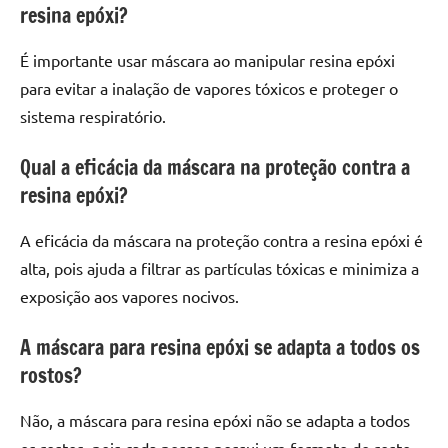
resina epóxi?
É importante usar máscara ao manipular resina epóxi
para evitar a inalação de vapores tóxicos e proteger o
sistema respiratório.
Qual a eficácia da máscara na proteção contra a
resina epóxi?
A eficácia da máscara na proteção contra a resina epóxi é
alta, pois ajuda a filtrar as partículas tóxicas e minimiza a
exposição aos vapores nocivos.
A máscara para resina epóxi se adapta a todos os
rostos?
Não, a máscara para resina epóxi não se adapta a todos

▸ PROBLEM DESCRIPTION
Find the word "vapores" in the listing and copy each line that contains it.

▸ YOUR SOLUTION
para evitar a inalação de vapores tóxicos e proteger o
exposição aos vapores nocivos.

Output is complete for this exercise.